At the end of October 1940, while the British and German air forces were nightly striking at each other's cities, Captain Norman Macmillan (a decorated RFC veteran and former head of the National League of Airmen) argued in Flight that Britain's greatest need was for the development of a bomber which was possessed great speed (400 mph), long range (5000 miles) and high bombload (5 tons), for
We may dominate the seas, but that to-day is not enough. We must dominate the land as well, and we do not do so. We shall not be able to dominate the land until we possess bombers which can reach out to the uttermost corners of the earth, from the bases we possess. And we cannot win this war until we are able to straddle the whole of Europe from the air.

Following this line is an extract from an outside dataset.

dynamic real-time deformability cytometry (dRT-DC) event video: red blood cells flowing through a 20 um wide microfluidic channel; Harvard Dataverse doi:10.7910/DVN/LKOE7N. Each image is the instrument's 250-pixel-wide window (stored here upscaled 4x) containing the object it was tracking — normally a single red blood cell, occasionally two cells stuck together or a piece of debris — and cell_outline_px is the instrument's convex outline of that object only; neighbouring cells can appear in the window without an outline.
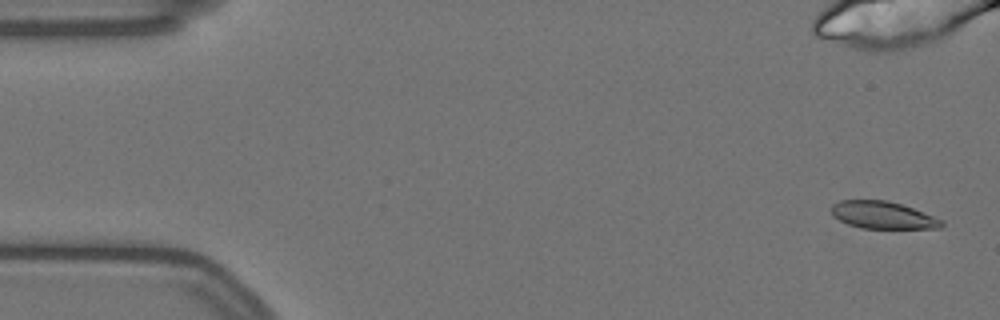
{"species": "Egyptian fruit bat (a non-hibernating species)", "species_latin": "Rousettus aegyptiacus", "temperature_condition": "warm", "stored_images_in_passage": 58, "camera_frame_rate_fps": 3000, "um_per_image_px": 0.085, "animal": {"sex": "female"}, "frame": {"image": 1, "passage_image": 2, "time_ms": 0.333, "image_size_px": [1000, 320], "cell_outline_px": [[944, 224], [940, 228], [860, 228], [848, 224], [832, 216], [832, 204], [840, 200], [888, 200], [912, 208], [944, 220]], "centroid_in_image_um": [75.03, 18.28], "position_along_channel_um": 10.0, "area_um2": 17.46}}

That means range and speed.1
One man answered the challenge: Noel Pemberton-Billing, founder of Supermarine and sometime demagogic independent MP. He rejected the contemporary dogma of the self-defending flying fortress, which had proven a failure in daylight operations and so were forced to bomb less accurately at night. The only defence, he believed, was speed, not guns. His design -- the P.B.49, a twin-engine monoplane with a crew of three -- more than met Macmillan's specifications, and had the added virtues of being small and inexpensive.2 In fact, it was around the same size as the later Mosquito, and about as fast; but had more than twice the bombload at its maximum combat range of 8000 miles, itself more than five times the range of the wooden wonder. At shorter ranges, more bombs could be carried -- 10 tons per bomber to Berlin, for example. How was this incredible performance to be achieved? By slip-wing, of course.